Task brief → Write out the data that follows. Keep every character unchanged.

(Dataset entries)
↓↓↓

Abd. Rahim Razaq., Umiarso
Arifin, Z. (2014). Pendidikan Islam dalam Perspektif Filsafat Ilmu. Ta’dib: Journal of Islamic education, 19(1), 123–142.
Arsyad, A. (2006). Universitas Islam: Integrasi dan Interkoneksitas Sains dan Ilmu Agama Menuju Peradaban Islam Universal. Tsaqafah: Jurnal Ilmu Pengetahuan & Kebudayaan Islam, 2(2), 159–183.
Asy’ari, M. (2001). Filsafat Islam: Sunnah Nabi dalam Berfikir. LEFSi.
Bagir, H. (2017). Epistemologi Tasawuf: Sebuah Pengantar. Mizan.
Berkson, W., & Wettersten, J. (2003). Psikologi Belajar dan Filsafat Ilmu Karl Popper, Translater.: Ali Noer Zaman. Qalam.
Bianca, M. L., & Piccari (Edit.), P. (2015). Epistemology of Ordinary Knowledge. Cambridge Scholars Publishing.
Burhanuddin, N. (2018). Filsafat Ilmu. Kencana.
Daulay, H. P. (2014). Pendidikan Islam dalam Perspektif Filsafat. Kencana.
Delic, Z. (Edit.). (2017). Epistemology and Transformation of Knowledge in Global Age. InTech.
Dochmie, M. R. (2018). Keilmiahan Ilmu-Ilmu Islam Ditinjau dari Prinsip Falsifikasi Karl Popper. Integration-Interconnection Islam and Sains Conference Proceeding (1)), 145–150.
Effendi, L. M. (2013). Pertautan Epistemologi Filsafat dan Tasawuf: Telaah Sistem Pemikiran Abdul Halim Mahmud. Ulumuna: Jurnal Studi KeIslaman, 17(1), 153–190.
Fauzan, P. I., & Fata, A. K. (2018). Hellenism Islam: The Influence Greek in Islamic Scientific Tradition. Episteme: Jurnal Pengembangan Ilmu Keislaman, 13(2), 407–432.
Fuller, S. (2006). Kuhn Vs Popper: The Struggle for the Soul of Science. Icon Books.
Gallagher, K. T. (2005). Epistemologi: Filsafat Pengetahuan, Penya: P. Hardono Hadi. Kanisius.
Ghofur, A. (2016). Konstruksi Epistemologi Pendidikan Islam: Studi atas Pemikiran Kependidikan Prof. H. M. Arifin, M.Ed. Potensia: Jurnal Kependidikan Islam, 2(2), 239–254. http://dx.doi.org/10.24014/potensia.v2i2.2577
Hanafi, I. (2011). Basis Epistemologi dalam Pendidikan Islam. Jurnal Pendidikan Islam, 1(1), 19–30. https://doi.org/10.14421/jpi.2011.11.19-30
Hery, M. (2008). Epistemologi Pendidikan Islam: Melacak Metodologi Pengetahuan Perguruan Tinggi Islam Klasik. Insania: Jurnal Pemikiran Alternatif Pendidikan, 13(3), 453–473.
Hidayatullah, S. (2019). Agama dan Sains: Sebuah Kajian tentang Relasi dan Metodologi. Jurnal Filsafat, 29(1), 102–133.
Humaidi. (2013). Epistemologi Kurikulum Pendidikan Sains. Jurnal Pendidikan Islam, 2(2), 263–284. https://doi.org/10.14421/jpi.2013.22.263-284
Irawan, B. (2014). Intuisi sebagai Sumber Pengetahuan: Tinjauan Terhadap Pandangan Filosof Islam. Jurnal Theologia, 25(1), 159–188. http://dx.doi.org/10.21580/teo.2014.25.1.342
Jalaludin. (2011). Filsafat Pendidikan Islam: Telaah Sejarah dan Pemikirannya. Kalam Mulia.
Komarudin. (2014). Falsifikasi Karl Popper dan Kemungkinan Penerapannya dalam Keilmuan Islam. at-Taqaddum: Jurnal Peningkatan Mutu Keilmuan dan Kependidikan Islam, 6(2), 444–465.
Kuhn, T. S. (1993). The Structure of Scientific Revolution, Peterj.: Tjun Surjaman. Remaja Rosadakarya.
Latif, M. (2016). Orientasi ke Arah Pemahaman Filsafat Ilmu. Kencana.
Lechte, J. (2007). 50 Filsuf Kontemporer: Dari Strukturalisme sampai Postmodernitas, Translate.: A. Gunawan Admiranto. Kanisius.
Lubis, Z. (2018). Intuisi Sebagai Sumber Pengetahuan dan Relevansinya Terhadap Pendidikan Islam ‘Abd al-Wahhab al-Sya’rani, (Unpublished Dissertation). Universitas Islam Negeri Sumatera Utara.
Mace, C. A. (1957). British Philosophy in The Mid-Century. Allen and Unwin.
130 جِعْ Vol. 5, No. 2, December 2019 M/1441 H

↑↑↑

Finished task →
Abd. Rahim Razaq., Umiarso
Arifin, Z. (2014). Pendidikan Islam dalam Perspektif Filsafat Ilmu. Ta’dib: Journal of Islamic education, 19(1), 123–142.
Arsyad, A. (2006). Universitas Islam: Integrasi dan Interkoneksitas Sains dan Ilmu Agama Menuju Peradaban Islam Universal. Tsaqafah: Jurnal Ilmu Pengetahuan & Kebudayaan Islam, 2(2), 159–183.
Asy’ari, M. (2001). Filsafat Islam: Sunnah Nabi dalam Berfikir. LEFSi.
Bagir, H. (2017). Epistemologi Tasawuf: Sebuah Pengantar. Mizan.
Berkson, W., & Wettersten, J. (2003). Psikologi Belajar dan Filsafat Ilmu Karl Popper, Translater.: Ali Noer Zaman. Qalam.
Bianca, M. L., & Piccari (Edit.), P. (2015). Epistemology of Ordinary Knowledge. Cambridge Scholars Publishing.
Burhanuddin, N. (2018). Filsafat Ilmu. Kencana.
Daulay, H. P. (2014). Pendidikan Islam dalam Perspektif Filsafat. Kencana.
Delic, Z. (Edit.). (2017). Epistemology and Transformation of Knowledge in Global Age. InTech.
Dochmie, M. R. (2018). Keilmiahan Ilmu-Ilmu Islam Ditinjau dari Prinsip Falsifikasi Karl Popper. Integration-Interconnection Islam and Sains Conference Proceeding (1)), 145–150.
Effendi, L. M. (2013). Pertautan Epistemologi Filsafat dan Tasawuf: Telaah Sistem Pemikiran Abdul Halim Mahmud. Ulumuna: Jurnal Studi KeIslaman, 17(1), 153–190.
Fauzan, P. I., & Fata, A. K. (2018). Hellenism Islam: The Influence Greek in Islamic Scientific Tradition. Episteme: Jurnal Pengembangan Ilmu Keislaman, 13(2), 407–432.
Fuller, S. (2006). Kuhn Vs Popper: The Struggle for the Soul of Science. Icon Books.
Gallagher, K. T. (2005). Epistemologi: Filsafat Pengetahuan, Penya: P. Hardono Hadi. Kanisius.
Ghofur, A. (2016). Konstruksi Epistemologi Pendidikan Islam: Studi atas Pemikiran Kependidikan Prof. H. M. Arifin, M.Ed. Potensia: Jurnal Kependidikan Islam, 2(2), 239–254. http://dx.doi.org/10.24014/potensia.v2i2.2577
Hanafi, I. (2011). Basis Epistemologi dalam Pendidikan Islam. Jurnal Pendidikan Islam, 1(1), 19–30. https://doi.org/10.14421/jpi.2011.11.19-30
Hery, M. (2008). Epistemologi Pendidikan Islam: Melacak Metodologi Pengetahuan Perguruan Tinggi Islam Klasik. Insania: Jurnal Pemikiran Alternatif Pendidikan, 13(3), 453–473.
Hidayatullah, S. (2019). Agama dan Sains: Sebuah Kajian tentang Relasi dan Metodologi. Jurnal Filsafat, 29(1), 102–133.
Humaidi. (2013). Epistemologi Kurikulum Pendidikan Sains. Jurnal Pendidikan Islam, 2(2), 263–284. https://doi.org/10.14421/jpi.2013.22.263-284
Irawan, B. (2014). Intuisi sebagai Sumber Pengetahuan: Tinjauan Terhadap Pandangan Filosof Islam. Jurnal Theologia, 25(1), 159–188. http://dx.doi.org/10.21580/teo.2014.25.1.342
Jalaludin. (2011). Filsafat Pendidikan Islam: Telaah Sejarah dan Pemikirannya. Kalam Mulia.
Komarudin. (2014). Falsifikasi Karl Popper dan Kemungkinan Penerapannya dalam Keilmuan Islam. at-Taqaddum: Jurnal Peningkatan Mutu Keilmuan dan Kependidikan Islam, 6(2), 444–465.
Kuhn, T. S. (1993). The Structure of Scientific Revolution, Peterj.: Tjun Surjaman. Remaja Rosadakarya.
Latif, M. (2016). Orientasi ke Arah Pemahaman Filsafat Ilmu. Kencana.
Lechte, J. (2007). 50 Filsuf Kontemporer: Dari Strukturalisme sampai Postmodernitas, Translate.: A. Gunawan Admiranto. Kanisius.
Lubis, Z. (2018). Intuisi Sebagai Sumber Pengetahuan dan Relevansinya Terhadap Pendidikan Islam ‘Abd al-Wahhab al-Sya’rani, (Unpublished Dissertation). Universitas Islam Negeri Sumatera Utara.
Mace, C. A. (1957). British Philosophy in The Mid-Century. Allen and Unwin.
130 جِعْ Vol. 5, No. 2, December 2019 M/1441 H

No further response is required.